EXERCISE OBJECTIVE: Copy out the records that appear below, exactly as each one reads.

Revision tracking records:
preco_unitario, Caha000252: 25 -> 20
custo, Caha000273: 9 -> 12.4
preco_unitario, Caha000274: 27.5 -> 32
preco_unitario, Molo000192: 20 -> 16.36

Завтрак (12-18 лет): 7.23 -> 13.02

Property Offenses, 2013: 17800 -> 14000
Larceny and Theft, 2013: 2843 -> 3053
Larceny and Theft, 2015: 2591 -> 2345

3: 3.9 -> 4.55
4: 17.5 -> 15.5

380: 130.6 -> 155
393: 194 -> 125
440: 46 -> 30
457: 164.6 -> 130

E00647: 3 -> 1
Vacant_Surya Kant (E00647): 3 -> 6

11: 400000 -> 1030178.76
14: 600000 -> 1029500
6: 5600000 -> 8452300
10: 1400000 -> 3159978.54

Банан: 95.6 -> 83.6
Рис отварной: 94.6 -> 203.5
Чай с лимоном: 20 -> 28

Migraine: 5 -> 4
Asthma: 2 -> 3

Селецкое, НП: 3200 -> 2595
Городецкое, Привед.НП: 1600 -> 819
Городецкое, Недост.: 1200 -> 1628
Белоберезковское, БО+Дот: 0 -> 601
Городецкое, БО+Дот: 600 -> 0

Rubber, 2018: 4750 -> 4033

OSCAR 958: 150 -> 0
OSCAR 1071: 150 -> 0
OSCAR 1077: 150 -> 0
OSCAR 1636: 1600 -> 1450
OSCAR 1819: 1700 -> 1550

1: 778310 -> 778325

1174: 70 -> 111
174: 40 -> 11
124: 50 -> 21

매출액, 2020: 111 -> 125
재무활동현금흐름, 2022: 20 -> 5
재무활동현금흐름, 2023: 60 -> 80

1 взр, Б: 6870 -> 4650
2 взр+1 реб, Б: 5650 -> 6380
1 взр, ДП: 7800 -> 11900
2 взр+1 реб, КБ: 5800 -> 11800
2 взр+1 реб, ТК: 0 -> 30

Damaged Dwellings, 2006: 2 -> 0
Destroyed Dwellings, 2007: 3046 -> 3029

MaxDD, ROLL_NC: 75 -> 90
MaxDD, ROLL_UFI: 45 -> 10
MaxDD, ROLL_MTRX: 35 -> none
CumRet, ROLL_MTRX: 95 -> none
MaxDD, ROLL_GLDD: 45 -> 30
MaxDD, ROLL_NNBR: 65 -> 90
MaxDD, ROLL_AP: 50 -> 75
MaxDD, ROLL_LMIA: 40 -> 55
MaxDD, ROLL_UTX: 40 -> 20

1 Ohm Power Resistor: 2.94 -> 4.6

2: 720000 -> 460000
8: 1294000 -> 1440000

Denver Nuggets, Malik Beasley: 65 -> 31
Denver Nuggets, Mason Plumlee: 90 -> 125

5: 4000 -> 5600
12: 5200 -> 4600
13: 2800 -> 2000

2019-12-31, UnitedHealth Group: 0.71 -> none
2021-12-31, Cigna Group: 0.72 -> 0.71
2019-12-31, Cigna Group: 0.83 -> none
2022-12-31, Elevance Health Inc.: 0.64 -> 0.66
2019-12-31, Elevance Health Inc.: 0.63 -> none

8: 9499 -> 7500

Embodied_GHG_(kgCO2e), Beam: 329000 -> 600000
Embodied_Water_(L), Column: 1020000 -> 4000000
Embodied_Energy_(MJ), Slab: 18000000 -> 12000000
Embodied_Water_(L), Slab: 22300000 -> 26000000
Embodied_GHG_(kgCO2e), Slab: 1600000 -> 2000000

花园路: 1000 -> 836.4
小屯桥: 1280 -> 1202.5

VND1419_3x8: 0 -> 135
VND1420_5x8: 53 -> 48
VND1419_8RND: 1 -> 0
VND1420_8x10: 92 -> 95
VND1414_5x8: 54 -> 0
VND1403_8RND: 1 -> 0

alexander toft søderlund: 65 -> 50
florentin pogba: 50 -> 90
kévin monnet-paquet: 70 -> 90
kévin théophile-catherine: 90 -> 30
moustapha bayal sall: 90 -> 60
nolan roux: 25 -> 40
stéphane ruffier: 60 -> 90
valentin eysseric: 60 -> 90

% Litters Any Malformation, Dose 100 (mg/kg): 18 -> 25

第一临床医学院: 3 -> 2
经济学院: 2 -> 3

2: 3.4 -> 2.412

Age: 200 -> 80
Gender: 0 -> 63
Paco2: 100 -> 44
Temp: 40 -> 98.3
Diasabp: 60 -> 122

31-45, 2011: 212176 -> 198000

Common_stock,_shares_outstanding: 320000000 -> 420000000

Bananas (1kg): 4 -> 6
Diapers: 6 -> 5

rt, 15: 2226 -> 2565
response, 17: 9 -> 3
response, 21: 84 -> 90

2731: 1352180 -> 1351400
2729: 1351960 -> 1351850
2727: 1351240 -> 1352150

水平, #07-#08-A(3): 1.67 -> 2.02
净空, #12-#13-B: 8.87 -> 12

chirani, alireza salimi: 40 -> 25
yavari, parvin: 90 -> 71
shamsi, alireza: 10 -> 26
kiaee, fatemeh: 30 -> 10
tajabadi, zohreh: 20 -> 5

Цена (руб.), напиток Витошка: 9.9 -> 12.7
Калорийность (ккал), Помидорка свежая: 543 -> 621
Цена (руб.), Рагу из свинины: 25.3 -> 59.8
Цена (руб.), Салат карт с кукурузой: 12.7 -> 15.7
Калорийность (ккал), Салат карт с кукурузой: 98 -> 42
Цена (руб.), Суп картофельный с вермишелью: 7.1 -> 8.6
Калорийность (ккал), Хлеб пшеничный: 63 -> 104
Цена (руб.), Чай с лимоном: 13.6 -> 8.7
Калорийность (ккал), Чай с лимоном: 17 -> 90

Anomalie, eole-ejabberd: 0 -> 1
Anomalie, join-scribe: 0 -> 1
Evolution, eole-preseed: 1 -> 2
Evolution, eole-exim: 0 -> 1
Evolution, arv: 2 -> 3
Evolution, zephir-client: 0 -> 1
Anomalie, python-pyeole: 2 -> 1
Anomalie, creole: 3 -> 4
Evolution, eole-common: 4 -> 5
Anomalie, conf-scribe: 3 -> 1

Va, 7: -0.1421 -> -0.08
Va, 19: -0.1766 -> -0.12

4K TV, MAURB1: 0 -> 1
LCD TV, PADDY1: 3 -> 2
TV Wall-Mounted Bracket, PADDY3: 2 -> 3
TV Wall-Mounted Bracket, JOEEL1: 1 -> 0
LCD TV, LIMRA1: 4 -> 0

RESPONSE TO THE TASK:
preco_unitario, Caha000252: 25 -> 20
custo, Caha000273: 9 -> 12.4
preco_unitario, Caha000274: 27.5 -> 32
preco_unitario, Molo000192: 20 -> 16.36

Завтрак (12-18 лет): 7.23 -> 13.02

Property Offenses, 2013: 17800 -> 14000
Larceny and Theft, 2013: 2843 -> 3053
Larceny and Theft, 2015: 2591 -> 2345

3: 3.9 -> 4.55
4: 17.5 -> 15.5

380: 130.6 -> 155
393: 194 -> 125
440: 46 -> 30
457: 164.6 -> 130

E00647: 3 -> 1
Vacant_Surya Kant (E00647): 3 -> 6

11: 400000 -> 1030178.76
14: 600000 -> 1029500
6: 5600000 -> 8452300
10: 1400000 -> 3159978.54

Банан: 95.6 -> 83.6
Рис отварной: 94.6 -> 203.5
Чай с лимоном: 20 -> 28

Migraine: 5 -> 4
Asthma: 2 -> 3

Селецкое, НП: 3200 -> 2595
Городецкое, Привед.НП: 1600 -> 819
Городецкое, Недост.: 1200 -> 1628
Белоберезковское, БО+Дот: 0 -> 601
Городецкое, БО+Дот: 600 -> 0

Rubber, 2018: 4750 -> 4033

OSCAR 958: 150 -> 0
OSCAR 1071: 150 -> 0
OSCAR 1077: 150 -> 0
OSCAR 1636: 1600 -> 1450
OSCAR 1819: 1700 -> 1550

1: 778310 -> 778325

1174: 70 -> 111
174: 40 -> 11
124: 50 -> 21

매출액, 2020: 111 -> 125
재무활동현금흐름, 2022: 20 -> 5
재무활동현금흐름, 2023: 60 -> 80

1 взр, Б: 6870 -> 4650
2 взр+1 реб, Б: 5650 -> 6380
1 взр, ДП: 7800 -> 11900
2 взр+1 реб, КБ: 5800 -> 11800
2 взр+1 реб, ТК: 0 -> 30

Damaged Dwellings, 2006: 2 -> 0
Destroyed Dwellings, 2007: 3046 -> 3029

MaxDD, ROLL_NC: 75 -> 90
MaxDD, ROLL_UFI: 45 -> 10
MaxDD, ROLL_MTRX: 35 -> none
CumRet, ROLL_MTRX: 95 -> none
MaxDD, ROLL_GLDD: 45 -> 30
MaxDD, ROLL_NNBR: 65 -> 90
MaxDD, ROLL_AP: 50 -> 75
MaxDD, ROLL_LMIA: 40 -> 55
MaxDD, ROLL_UTX: 40 -> 20

1 Ohm Power Resistor: 2.94 -> 4.6

2: 720000 -> 460000
8: 1294000 -> 1440000

Denver Nuggets, Malik Beasley: 65 -> 31
Denver Nuggets, Mason Plumlee: 90 -> 125

5: 4000 -> 5600
12: 5200 -> 4600
13: 2800 -> 2000

2019-12-31, UnitedHealth Group: 0.71 -> none
2021-12-31, Cigna Group: 0.72 -> 0.71
2019-12-31, Cigna Group: 0.83 -> none
2022-12-31, Elevance Health Inc.: 0.64 -> 0.66
2019-12-31, Elevance Health Inc.: 0.63 -> none

8: 9499 -> 7500

Embodied_GHG_(kgCO2e), Beam: 329000 -> 600000
Embodied_Water_(L), Column: 1020000 -> 4000000
Embodied_Energy_(MJ), Slab: 18000000 -> 12000000
Embodied_Water_(L), Slab: 22300000 -> 26000000
Embodied_GHG_(kgCO2e), Slab: 1600000 -> 2000000

花园路: 1000 -> 836.4
小屯桥: 1280 -> 1202.5

VND1419_3x8: 0 -> 135
VND1420_5x8: 53 -> 48
VND1419_8RND: 1 -> 0
VND1420_8x10: 92 -> 95
VND1414_5x8: 54 -> 0
VND1403_8RND: 1 -> 0

alexander toft søderlund: 65 -> 50
florentin pogba: 50 -> 90
kévin monnet-paquet: 70 -> 90
kévin théophile-catherine: 90 -> 30
moustapha bayal sall: 90 -> 60
nolan roux: 25 -> 40
stéphane ruffier: 60 -> 90
valentin eysseric: 60 -> 90

% Litters Any Malformation, Dose 100 (mg/kg): 18 -> 25

第一临床医学院: 3 -> 2
经济学院: 2 -> 3

2: 3.4 -> 2.412

Age: 200 -> 80
Gender: 0 -> 63
Paco2: 100 -> 44
Temp: 40 -> 98.3
Diasabp: 60 -> 122

31-45, 2011: 212176 -> 198000

Common_stock,_shares_outstanding: 320000000 -> 420000000

Bananas (1kg): 4 -> 6
Diapers: 6 -> 5

rt, 15: 2226 -> 2565
response, 17: 9 -> 3
response, 21: 84 -> 90

2731: 1352180 -> 1351400
2729: 1351960 -> 1351850
2727: 1351240 -> 1352150

水平, #07-#08-A(3): 1.67 -> 2.02
净空, #12-#13-B: 8.87 -> 12

chirani, alireza salimi: 40 -> 25
yavari, parvin: 90 -> 71
shamsi, alireza: 10 -> 26
kiaee, fatemeh: 30 -> 10
tajabadi, zohreh: 20 -> 5

Цена (руб.), напиток Витошка: 9.9 -> 12.7
Калорийность (ккал), Помидорка свежая: 543 -> 621
Цена (руб.), Рагу из свинины: 25.3 -> 59.8
Цена (руб.), Салат карт с кукурузой: 12.7 -> 15.7
Калорийность (ккал), Салат карт с кукурузой: 98 -> 42
Цена (руб.), Суп картофельный с вермишелью: 7.1 -> 8.6
Калорийность (ккал), Хлеб пшеничный: 63 -> 104
Цена (руб.), Чай с лимоном: 13.6 -> 8.7
Калорийность (ккал), Чай с лимоном: 17 -> 90

Anomalie, eole-ejabberd: 0 -> 1
Anomalie, join-scribe: 0 -> 1
Evolution, eole-preseed: 1 -> 2
Evolution, eole-exim: 0 -> 1
Evolution, arv: 2 -> 3
Evolution, zephir-client: 0 -> 1
Anomalie, python-pyeole: 2 -> 1
Anomalie, creole: 3 -> 4
Evolution, eole-common: 4 -> 5
Anomalie, conf-scribe: 3 -> 1

Va, 7: -0.1421 -> -0.08
Va, 19: -0.1766 -> -0.12

4K TV, MAURB1: 0 -> 1
LCD TV, PADDY1: 3 -> 2
TV Wall-Mounted Bracket, PADDY3: 2 -> 3
TV Wall-Mounted Bracket, JOEEL1: 1 -> 0
LCD TV, LIMRA1: 4 -> 0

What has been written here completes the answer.